BNP Paribas AM: A roadmap for navigating protectionism

Guillermo Felices and Colin Harte from BNPP AM’s Multi Asset, Quantitative & Solutions team (MAQS) and Richard Barwell, Senior Economist, present their roadmap for navigating protectionism.

  • Financial markets have experienced another bout of volatility, this time related to an escalation in protectionism involving the US and China. An escalation of such tensions towards a full-blown trade war would be very damaging for global growth and certainly for global financial markets. We therefore describe two risk scenarios associated with such an escalation and present a road map to navigate them.

  • Globalisation – the increasingly free movement of goods, services, labour and capital – has been a key driver of increased prosperity around the world. However, not all have benefited from this process and some governments, notably that of the US, have started to address trade imbalances as a way to support their dissatisfied electorates.

  • A significant reversal in the globalisation pendulum would be very damaging for global growth and for financial markets. But it is still unclear how far back the pendulum will swing as there are institutional hurdles – such as the US Congress, the World Trade Organization (WTO) and financial markets themselves – that may slow down, limit or even stop the current initiatives by the Trump Administration.

  • We envisage two possible escalation scenarios. The first is a multilateral trade war, between the United States and the rest of the world. The second is a bilateral trade conflict, between the United States and China. In both cases we envisage a prolonged period of tension. Crucially, we still see the risks of full-blown trade wars as low probability-high impact scenarios.

  • What is important for investors is how to navigate an escalation or de-escalation of those risk scenarios. For instance, these situations could escalate rapidly leading to sudden market moves as investors quickly reassess the probability of a trade war. Alternatively, the risks could escalate in steps, for example, if markets perceive that trade tensions may lead to tit-for-tat retaliation. We therefore provide certain signposts that should help investors assess potential shifts in markets as protectionism evolves.

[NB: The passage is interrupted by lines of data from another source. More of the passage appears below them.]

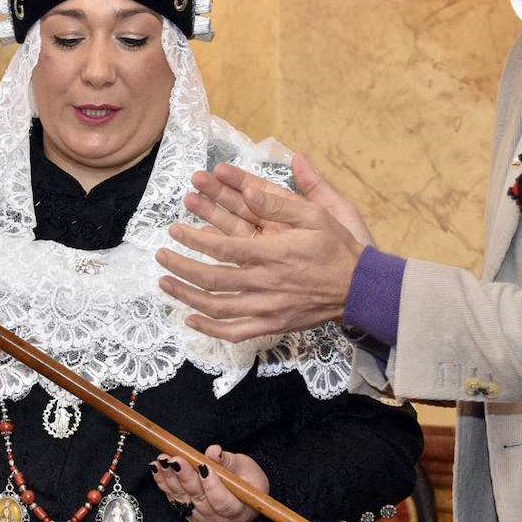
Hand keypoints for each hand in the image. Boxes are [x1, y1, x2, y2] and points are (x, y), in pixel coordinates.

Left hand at [149, 445, 266, 521]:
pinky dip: (165, 483)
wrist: (244, 493)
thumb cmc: (248, 479)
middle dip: (185, 478)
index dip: (212, 485)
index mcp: (239, 512)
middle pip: (199, 500)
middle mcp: (219, 521)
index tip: (203, 466)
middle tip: (176, 459)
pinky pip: (175, 500)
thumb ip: (226, 461)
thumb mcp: (244, 467)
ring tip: (162, 460)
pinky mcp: (190, 515)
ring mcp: (202, 520)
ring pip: (183, 499)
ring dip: (170, 479)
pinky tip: (157, 468)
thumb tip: (213, 451)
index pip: (223, 502)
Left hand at [156, 155, 369, 342]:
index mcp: (273, 254)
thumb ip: (281, 201)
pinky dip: (209, 329)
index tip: (175, 230)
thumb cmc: (338, 248)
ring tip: (164, 283)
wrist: (361, 289)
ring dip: (186, 295)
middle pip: (211, 279)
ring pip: (216, 307)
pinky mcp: (272, 325)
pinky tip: (190, 319)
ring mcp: (267, 309)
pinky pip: (234, 332)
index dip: (194, 240)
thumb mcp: (317, 214)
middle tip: (160, 256)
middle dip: (180, 267)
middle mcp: (265, 284)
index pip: (222, 248)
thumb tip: (248, 189)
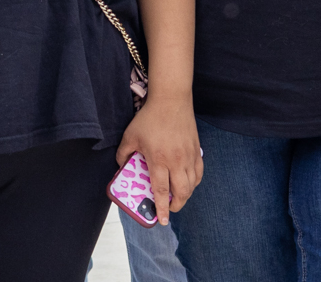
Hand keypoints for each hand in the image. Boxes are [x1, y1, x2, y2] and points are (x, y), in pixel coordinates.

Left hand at [116, 93, 202, 217]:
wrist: (171, 100)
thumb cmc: (150, 118)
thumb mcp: (130, 135)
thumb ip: (123, 154)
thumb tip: (121, 167)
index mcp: (158, 160)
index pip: (162, 191)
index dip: (162, 208)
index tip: (162, 221)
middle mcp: (176, 161)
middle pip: (181, 192)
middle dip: (176, 206)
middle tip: (169, 209)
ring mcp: (188, 156)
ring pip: (192, 185)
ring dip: (186, 195)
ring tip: (178, 197)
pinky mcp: (196, 150)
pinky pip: (199, 172)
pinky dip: (194, 182)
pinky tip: (188, 182)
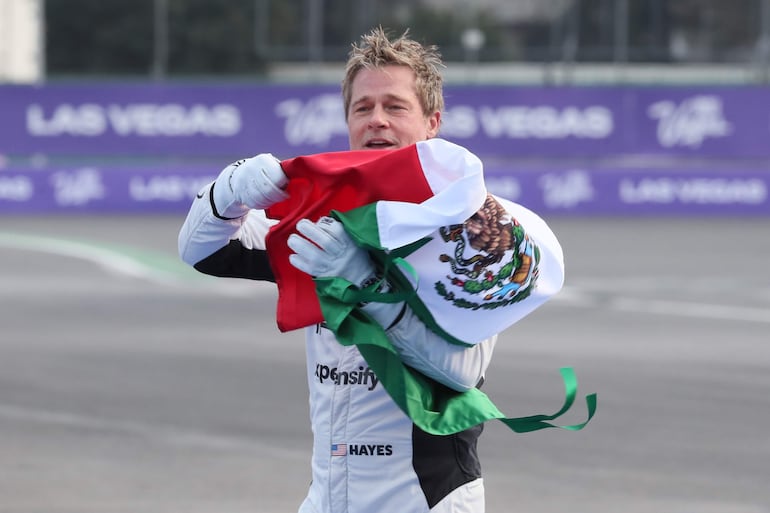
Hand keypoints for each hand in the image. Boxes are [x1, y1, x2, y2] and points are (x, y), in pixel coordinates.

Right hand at [213, 153, 287, 217]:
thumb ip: (282, 170)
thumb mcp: (272, 164)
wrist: (240, 174)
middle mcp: (251, 169)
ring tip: (275, 200)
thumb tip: (297, 179)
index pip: (277, 177)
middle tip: (284, 197)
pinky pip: (253, 203)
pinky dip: (261, 205)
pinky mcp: (239, 192)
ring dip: (270, 202)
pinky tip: (266, 203)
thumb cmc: (264, 170)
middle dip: (278, 196)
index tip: (287, 188)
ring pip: (260, 198)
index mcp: (263, 160)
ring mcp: (243, 181)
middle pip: (268, 189)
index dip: (284, 185)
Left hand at [288, 216, 404, 327]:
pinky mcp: (325, 277)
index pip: (337, 231)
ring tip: (292, 239)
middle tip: (300, 225)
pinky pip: (310, 270)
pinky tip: (293, 257)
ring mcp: (332, 267)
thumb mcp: (355, 241)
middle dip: (310, 231)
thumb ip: (341, 232)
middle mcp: (341, 255)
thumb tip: (319, 223)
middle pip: (325, 242)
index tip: (318, 223)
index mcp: (349, 244)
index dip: (325, 224)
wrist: (363, 281)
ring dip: (301, 246)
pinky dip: (300, 263)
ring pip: (315, 256)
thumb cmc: (356, 257)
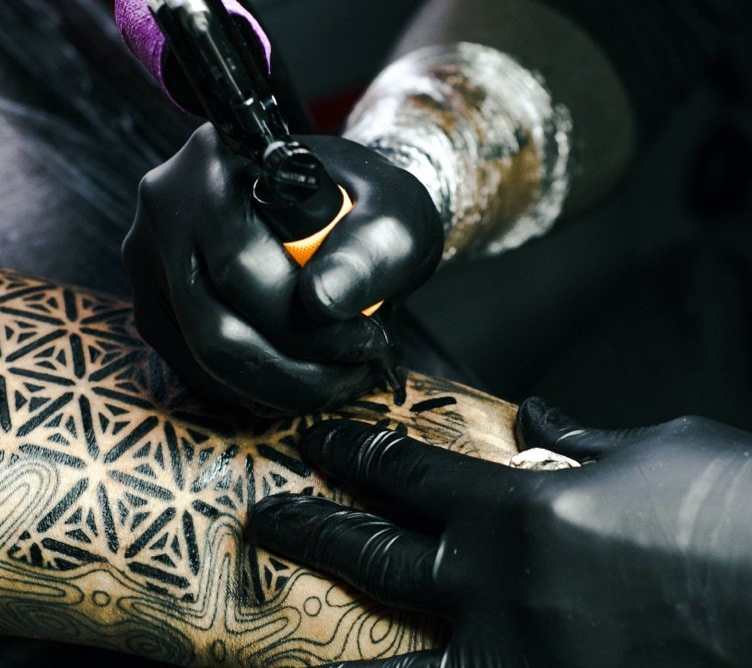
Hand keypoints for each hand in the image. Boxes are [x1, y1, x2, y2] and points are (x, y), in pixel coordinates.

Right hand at [123, 124, 442, 415]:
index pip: (241, 267)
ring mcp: (150, 259)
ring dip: (278, 388)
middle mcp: (167, 207)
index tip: (369, 342)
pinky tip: (302, 377)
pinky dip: (254, 388)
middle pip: (212, 327)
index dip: (309, 326)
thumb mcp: (393, 211)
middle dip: (294, 371)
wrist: (340, 203)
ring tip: (339, 379)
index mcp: (217, 163)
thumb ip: (366, 251)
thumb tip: (322, 303)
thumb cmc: (366, 203)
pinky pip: (195, 370)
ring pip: (201, 360)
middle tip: (357, 374)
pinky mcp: (156, 304)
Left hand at [249, 400, 751, 665]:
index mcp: (522, 512)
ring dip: (341, 653)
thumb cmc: (736, 513)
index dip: (356, 455)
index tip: (319, 445)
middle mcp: (502, 592)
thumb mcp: (656, 450)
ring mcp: (523, 664)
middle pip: (378, 555)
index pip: (409, 474)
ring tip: (287, 642)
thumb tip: (537, 418)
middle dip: (314, 530)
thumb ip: (581, 438)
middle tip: (271, 515)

  • We also delineate the likely economic impact of trade wars. The combination of tariffs and quotas and the reversal of the globalisation of production and supply chains would likely lead to higher prices, lower productivity, and ultimately lower output. We also examine the likely response of central banks including how they view possible second-round- effects such as workers pushing for higher wages and higher inflation expectations.

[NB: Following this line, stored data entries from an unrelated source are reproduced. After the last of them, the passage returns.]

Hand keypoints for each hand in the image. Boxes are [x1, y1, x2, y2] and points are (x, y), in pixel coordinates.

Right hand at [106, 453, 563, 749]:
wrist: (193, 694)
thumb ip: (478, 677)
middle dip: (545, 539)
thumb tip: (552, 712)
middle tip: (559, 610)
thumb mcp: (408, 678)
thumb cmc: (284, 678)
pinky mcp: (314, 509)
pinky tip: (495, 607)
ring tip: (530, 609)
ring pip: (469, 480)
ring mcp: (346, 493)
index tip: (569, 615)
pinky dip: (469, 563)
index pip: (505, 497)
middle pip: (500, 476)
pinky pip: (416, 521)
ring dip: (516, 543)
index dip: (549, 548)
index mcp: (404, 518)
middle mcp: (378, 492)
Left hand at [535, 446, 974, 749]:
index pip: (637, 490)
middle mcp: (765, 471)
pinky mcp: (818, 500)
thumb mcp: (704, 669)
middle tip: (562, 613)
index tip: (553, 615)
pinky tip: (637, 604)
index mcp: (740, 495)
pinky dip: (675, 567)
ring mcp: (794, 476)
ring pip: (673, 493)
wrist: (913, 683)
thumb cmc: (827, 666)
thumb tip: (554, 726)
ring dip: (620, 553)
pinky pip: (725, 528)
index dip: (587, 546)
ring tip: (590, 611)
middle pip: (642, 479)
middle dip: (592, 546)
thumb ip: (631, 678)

  • We also gauge the asset price implications of trade wars. We look at financial markets’ responses to oil shocks (used as proxies for supply shocks) as well as recent episodes of protectionist escalation. We conclude that equities are the asset class at most risk. The performance of other asset classes is usually mixed, suggesting that the macroeconomic and policy backdrops matter in terms of shaping markets’ responses.

  • As for strategy, we are not altering our base case scenario of strong growth and contained inflation. But while we may believe that the probability of full-blown trade wars is still low (below 10%), we do expect further outbreaks of protectionist tension as the globalisation pendulum continues to oscillate back and forth, and that makes the trading environment riskier. With higher uncertainty or ‘fatter tails’, market volatility and risk premia should move higher. If the trade war scenarios remain at a low probability, it makes sense to hedge portfolios against them with assets that do well in risk-off situations but that do not underperform if these risks fail to materialise.